- **The problem**
Return the count of lines in the records that include the string "Ayers", and nothing besides it.

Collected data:
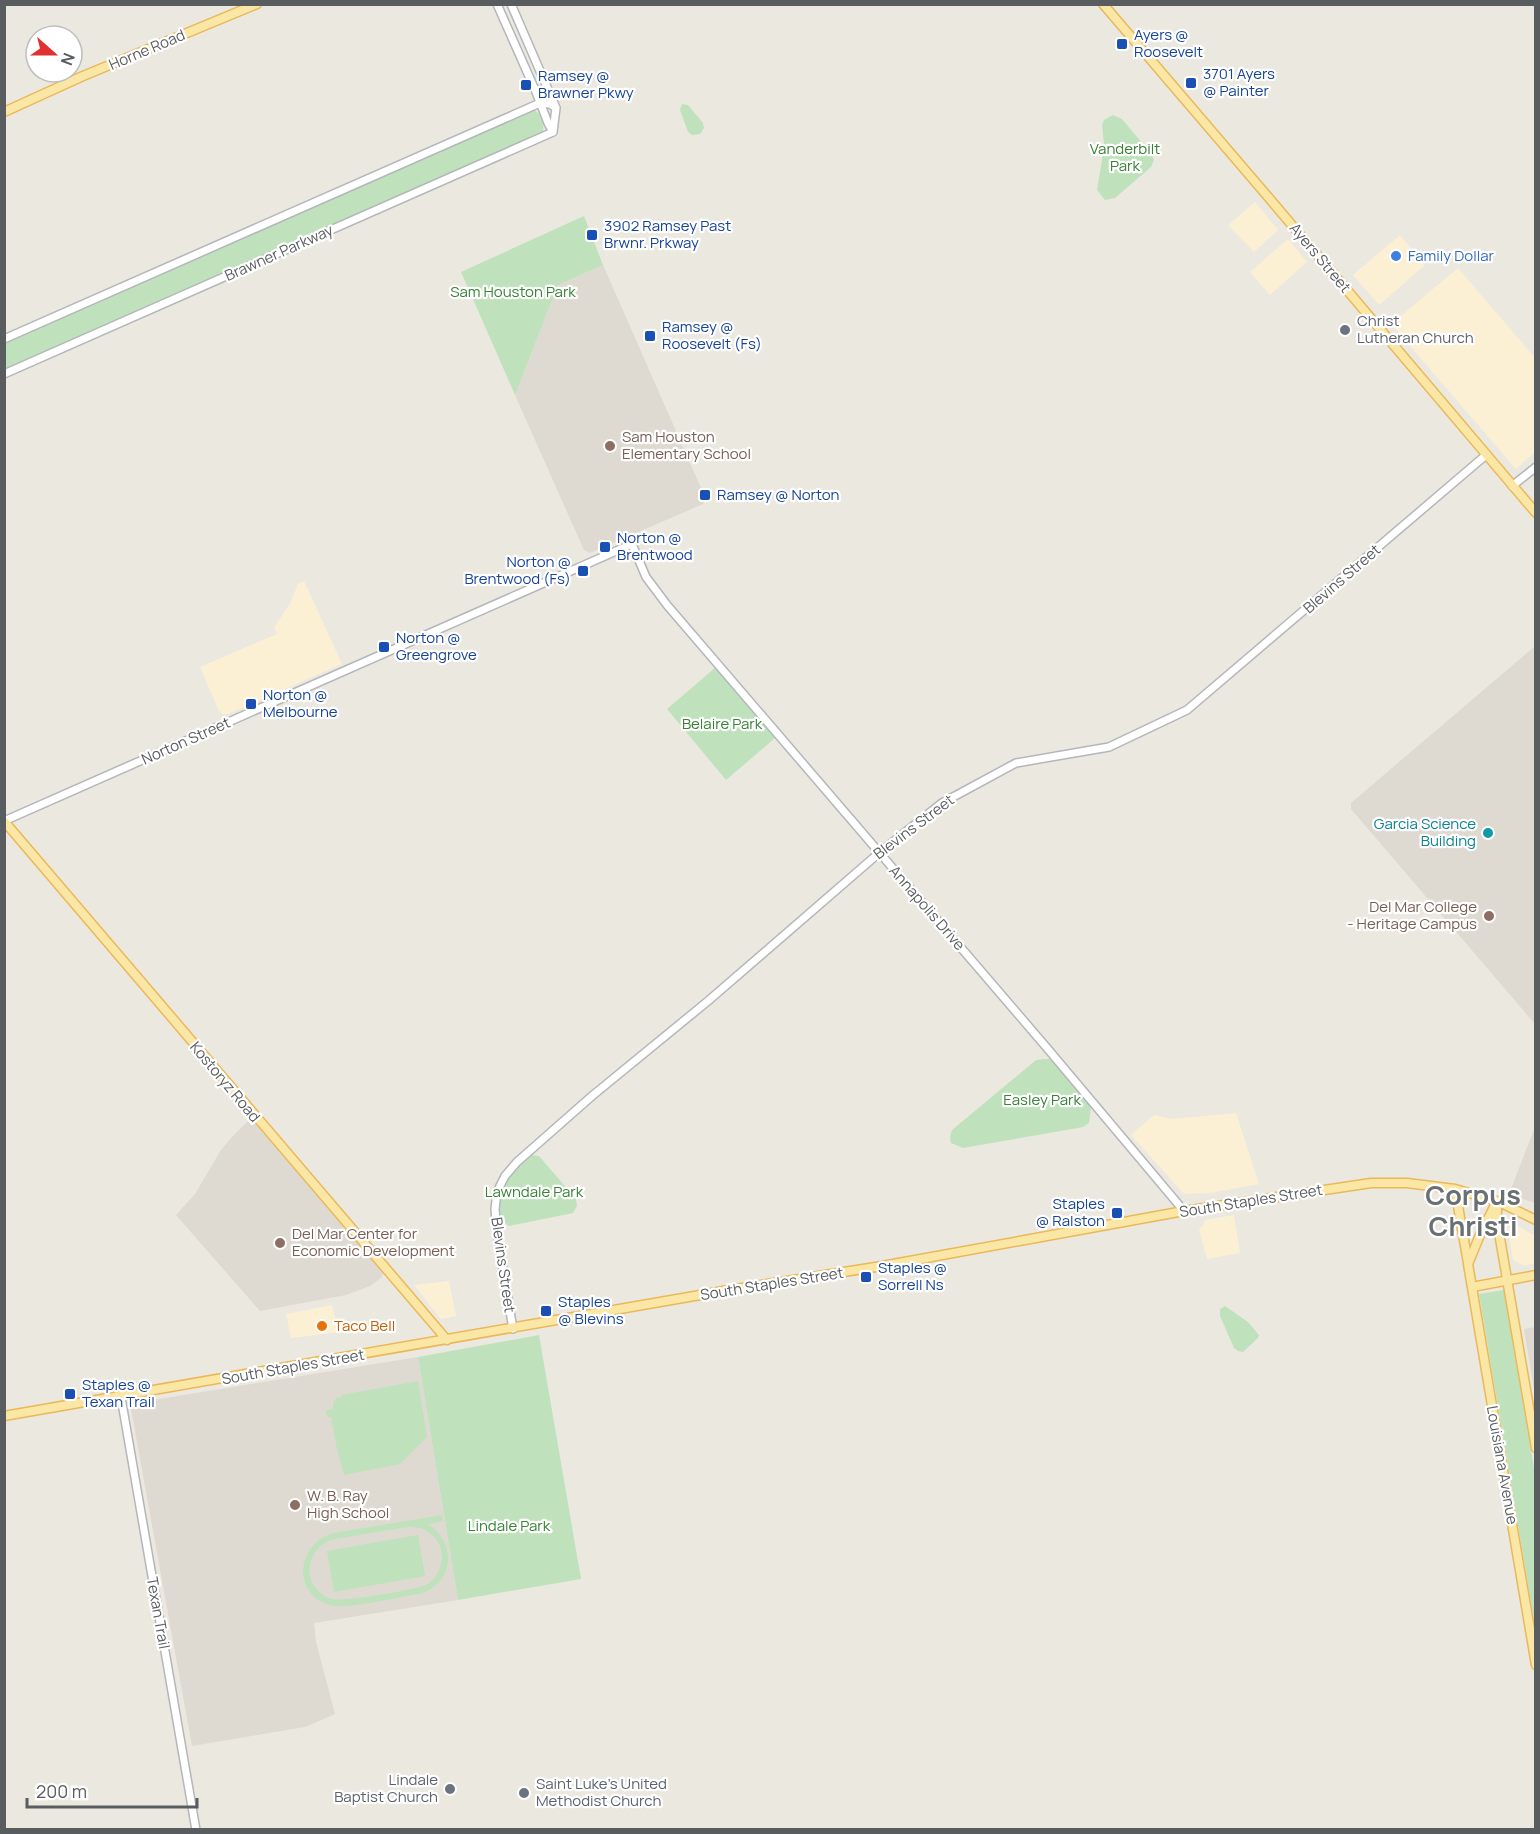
<svg xmlns="http://www.w3.org/2000/svg" width="1540" height="1834" viewBox="0 0 1540 1834" font-family="Manrope,sans-serif">
  <rect width="100%" height="100%" fill="#ebe8e0"/>
  <path fill="#fcf0d4" d="M1255,202L1278,230L1254,252L1228,225Z
    M1400,235L1425,265L1379,305L1353,275Z
    M1288,239L1307,262L1270,295L1250,272Z
    M1458,268L1535,358V452L1516,469L1391,324Z
    M304,581L342,664L228,714H223L219,711L200,667L277,634L274,627L290,604L298,584Z
    M1236,1113L1259,1184L1210,1193L1184,1194L1131,1135L1154,1115L1172,1119Z
    M1234,1215L1240,1253L1207,1259L1199,1229L1203,1226L1205,1220Z
    M1516,1225L1535,1236V1263L1524,1266L1513,1260L1508,1228Z
    M449,1281L456,1316L441,1319L414,1285Z
    M332,1305L339,1332L291,1338L286,1314Z"/>
  <path fill="#ded9d1" d="M603,265L705,497V500L703,504L590,553L584,550L515,395L558,285Z
    M1535,646V1024L1351,809V803Z
    M249,1120H253L383,1272L382,1277L370,1286L346,1295L260,1311L176,1215L195,1194L221,1150L232,1137Z
    M1535,1127V1203L1509,1194Z
    M1535,1327H1536L1535,1396L1524,1329Z
    M418,1357L458,1600L314,1623L316,1642L335,1714L305,1727L192,1746L131,1409L134,1403Z"/>
  <path fill="#bfe2bd" fill-rule="evenodd" d="M682,104L688,105L703,123L704,128L700,134L692,135L688,132L680,110Z
    M532,110C543,113 544,122 543,132L540,134L5,370L4,342Z
    M1113,115L1122,119L1152,155L1154,160L1151,167L1115,198L1105,200L1097,190L1102,160L1104,144L1102,125L1104,120Z
    M584,216L603,265L558,285L515,395L461,272Z
    M716,667L775,738L726,780L667,709Z
    M1043,1059H1049L1055,1062L1089,1102L1091,1107L1089,1123L1083,1127L963,1148L951,1143L950,1137L952,1130L1036,1060Z
    M532,1155L539,1156L576,1199L577,1206L573,1213L509,1226C493,1216 500,1188 511,1175C516,1168 525,1162 532,1155Z
    M1504,1290L1535,1474V1626L1479,1294Z
    M1225,1306L1248,1322L1259,1335L1258,1338L1243,1352L1238,1351L1234,1348L1220,1316V1309Z
    M539,1335L581,1579L458,1600L418,1357Z
    M418,1381L427,1437L400,1464L344,1475L337,1449L331,1417H327L326,1410L333,1409V1403L336,1398L341,1397V1395Z
    M442,1515L443,1521L428,1524C458,1544 454,1585 418,1594C398,1597 346,1610 329,1605C291,1593 297,1543 334,1533ZM407,1527C426,1525 443,1539 442,1559C441,1570 435,1580 426,1585C414,1590 343,1602 332,1599C321,1596 313,1588 310,1577C307,1564 314,1549 326,1542C334,1538 344,1538 353,1536C371,1533 389,1530 407,1527Z
    M418,1535L425,1576L334,1592L327,1551Z"/>
  <g fill="none" stroke-linecap="round" stroke-linejoin="round">
    <defs>
      <path id="minor" d="M497,4L536,92L548,123L553,132
        M511,4L556,108L553,132
        M4,339L540,103L550,104L556,108
        M4,374L553,132
        M1512,486L1536,467
        M4,821L632,544L646,577L667,605L1047,1048L1184,1211
        M513,1329L497,1233L495,1209L497,1192L505,1176L517,1162L592,1096L708,1001L879,853L942,803L1016,763L1109,747L1187,710L1486,455
        M121,1397L196,1830"/>
      <path id="major" d="M1103,4L1263,191L1536,513
        M4,112L83,76L257,4
        M4,821L447,1340
        M1455,1189L1468,1263
        M1497,1201L1480,1235L1468,1264L1536,1665
        M1497,1203V1221L1536,1448
        M1472,1287L1536,1275
        M4,1416L729,1290L882,1266L1184,1211L1371,1183H1407L1455,1189L1497,1201L1536,1220"/>
    </defs>
    <use href="#minor" stroke="#b3b6ba" stroke-width="10"/>
    <use href="#major" stroke="#ebb859" stroke-width="11"/>
    <use href="#minor" stroke="#fff" stroke-width="7"/>
    <use href="#major" stroke="#fbe7a5" stroke-width="8"/>
  </g>
  <g fill="#1a4fb4" stroke="#fff" stroke-width="2">
    <rect x="1116" y="38" width="12" height="12" rx="3"/>
    <rect x="1185" y="77" width="12" height="12" rx="3"/>
    <rect x="520" y="79" width="12" height="12" rx="3"/>
    <rect x="586" y="229" width="12" height="12" rx="3"/>
    <rect x="644" y="330" width="12" height="12" rx="3"/>
    <rect x="699" y="489" width="12" height="12" rx="3"/>
    <rect x="599" y="541" width="12" height="12" rx="3"/>
    <rect x="577" y="565" width="12" height="12" rx="3"/>
    <rect x="378" y="641" width="12" height="12" rx="3"/>
    <rect x="245" y="698" width="12" height="12" rx="3"/>
    <rect x="1111" y="1207" width="12" height="12" rx="3"/>
    <rect x="860" y="1271" width="12" height="12" rx="3"/>
    <rect x="540" y="1305" width="12" height="12" rx="3"/>
    <rect x="64" y="1388" width="12" height="12" rx="3"/>
  </g>
  <circle fill="#3f7fe0" stroke="#fff" stroke-width="2" cx="1396" cy="256" r="6"/>
  <g fill="#6b7280" stroke="#fff" stroke-width="2">
    <circle cx="1345" cy="330" r="6"/>
    <circle cx="450" cy="1789" r="6"/>
    <circle cx="524" cy="1793" r="6"/>
  </g>
  <g fill="#8d6e63" stroke="#fff" stroke-width="2">
    <circle cx="610" cy="446" r="6"/>
    <circle cx="1489" cy="916" r="6"/>
    <circle cx="280" cy="1243" r="6"/>
    <circle cx="295" cy="1505" r="6"/>
  </g>
  <circle fill="#0f9aa8" stroke="#fff" stroke-width="2" cx="1488" cy="833" r="6"/>
  <circle fill="#e8710a" stroke="#fff" stroke-width="2" cx="322" cy="1326" r="6"/>
  <g text-anchor="middle" stroke-width="4.5" stroke-linejoin="round" paint-order="stroke">
    <g font-size="15" fill="#164399" stroke="#fff" text-anchor="start">
      <text x="1134" y="40">Ayers @<tspan x="1134" dy="17">Roosevelt</tspan></text>
      <text x="1203" y="79">3701 Ayers<tspan x="1203" dy="17">@ Painter</tspan></text>
      <text x="538" y="81">Ramsey @<tspan x="538" dy="17">Brawner Pkwy</tspan></text>
      <text x="604" y="231">3902 Ramsey Past<tspan x="604" dy="17">Brwnr. Prkway</tspan></text>
      <text x="662" y="332">Ramsey @<tspan x="662" dy="17">Roosevelt (Fs)</tspan></text>
      <text x="717" y="500">Ramsey @ Norton</text>
      <text x="617" y="543">Norton @<tspan x="617" dy="17">Brentwood</tspan></text>
      <text x="571" y="567" text-anchor="end">Norton @<tspan x="571" dy="17">Brentwood (Fs)</tspan></text>
      <text x="396" y="643">Norton @<tspan x="396" dy="17">Greengrove</tspan></text>
      <text x="263" y="700">Norton @<tspan x="263" dy="17">Melbourne</tspan></text>
      <text x="1105" y="1209" text-anchor="end">Staples<tspan x="1105" dy="17">@ Ralston</tspan></text>
      <text x="878" y="1273">Staples @<tspan x="878" dy="17">Sorrell Ns</tspan></text>
      <text x="558" y="1307">Staples<tspan x="558" dy="17">@ Blevins</tspan></text>
      <text x="82" y="1390">Staples @<tspan x="82" dy="17">Texan Trail</tspan></text>
    </g>
    <g font-size="15" fill="#595d60" stroke="#fff">
      <text transform="translate(147 50) rotate(-23)" y="5">Horne Road</text>
      <text transform="translate(279 253) rotate(-24)" y="5">Brawner Parkway</text>
      <text transform="translate(1320 258) rotate(50)" y="5">Ayers Street</text>
      <text transform="translate(1342 579) rotate(-41)" y="5">Blevins Street</text>
      <text transform="translate(186 741) rotate(-24)" y="5">Norton Street</text>
      <text transform="translate(914 827) rotate(-37)" y="5">Blevins Street</text>
      <text transform="translate(927 908) rotate(49)" y="5">Annapolis Drive</text>
      <text transform="translate(225 1082) rotate(50)" y="5">Kostoryz Road</text>
      <text transform="translate(1251 1201) rotate(-9)" y="5">South Staples Street</text>
      <text transform="translate(503 1265) rotate(82)" y="5">Blevins Street</text>
      <text transform="translate(772 1284) rotate(-9)" y="5">South Staples Street</text>
      <text transform="translate(293 1367) rotate(-10)" y="5">South Staples Street</text>
      <text transform="translate(1502 1465) rotate(80)" y="5">Louisiana Avenue</text>
      <text transform="translate(158 1613) rotate(80)" y="5">Texan Trail</text>
    </g>
    <g font-size="15" fill="#398137" stroke="#fff">
      <text x="1125" y="154">Vanderbilt<tspan x="1125" dy="17">Park</tspan></text>
      <text x="513" y="297">Sam Houston Park</text>
      <text x="722" y="729">Belaire Park</text>
      <text x="1042" y="1105">Easley Park</text>
      <text x="534" y="1197">Lawndale Park</text>
      <text x="509" y="1531">Lindale Park</text>
    </g>
    <g font-size="15" fill="#366cbe" stroke="#fff" text-anchor="start">
      <text x="1408" y="261">Family Dollar</text>
    </g>
    <g font-size="15" fill="#5b616d" stroke="#fff" text-anchor="start">
      <text x="1357" y="326">Christ<tspan x="1357" dy="17">Lutheran Church</tspan></text>
      <text x="438" y="1785" text-anchor="end">Lindale<tspan x="438" dy="17">Baptist Church</tspan></text>
      <text x="536" y="1789">Saint Luke's United<tspan x="536" dy="17">Methodist Church</tspan></text>
    </g>
    <g font-size="15" fill="#785e54" stroke="#fff" text-anchor="start">
      <text x="622" y="442">Sam Houston<tspan x="622" dy="17">Elementary School</tspan></text>
      <text x="1477" y="912" text-anchor="end">Del Mar College<tspan x="1477" dy="17">- Heritage Campus</tspan></text>
      <text x="292" y="1239">Del Mar Center for<tspan x="292" dy="17">Economic Development</tspan></text>
      <text x="307" y="1501">W. B. Ray<tspan x="307" dy="17">High School</tspan></text>
    </g>
    <g font-size="15" fill="#0d838f" stroke="#fff" text-anchor="end">
      <text x="1476" y="829">Garcia Science<tspan x="1476" dy="17">Building</tspan></text>
    </g>
    <g font-size="15" fill="#c56008" stroke="#fff" text-anchor="start">
      <text x="334" y="1331">Taco Bell</text>
    </g>
    <g font-size="27" font-weight="bold" fill="#6a6f72" stroke="#fff">
      <text x="1473" y="1205">Corpus<tspan x="1473" dy="31">Christi</tspan></text>
    </g>
  </g>
  <rect width="1540" height="1834" fill="none" stroke="#595d60" stroke-width="12"/>
  <g transform="translate(54 54) rotate(111)"><circle r="28" fill="#ffffff" stroke="#bdbebf" stroke-width="1.5"/>
  <path d="M0-4.5L10 22L0 15L-10 22Z" fill="#e13130"/>
  <text y="-9" font-size="16" font-weight="bold" text-anchor="middle" fill="#595d60">N</text>
  </g>
  <path d="M27 1798v9h170v-9" fill="none" stroke="#595d60" stroke-width="3"/>
  <text x="36" y="1798" font-size="18" fill="#595d60" stroke="#ffffff" stroke-width="4.5" paint-order="stroke">200 m</text>
</svg>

- **Reply**
3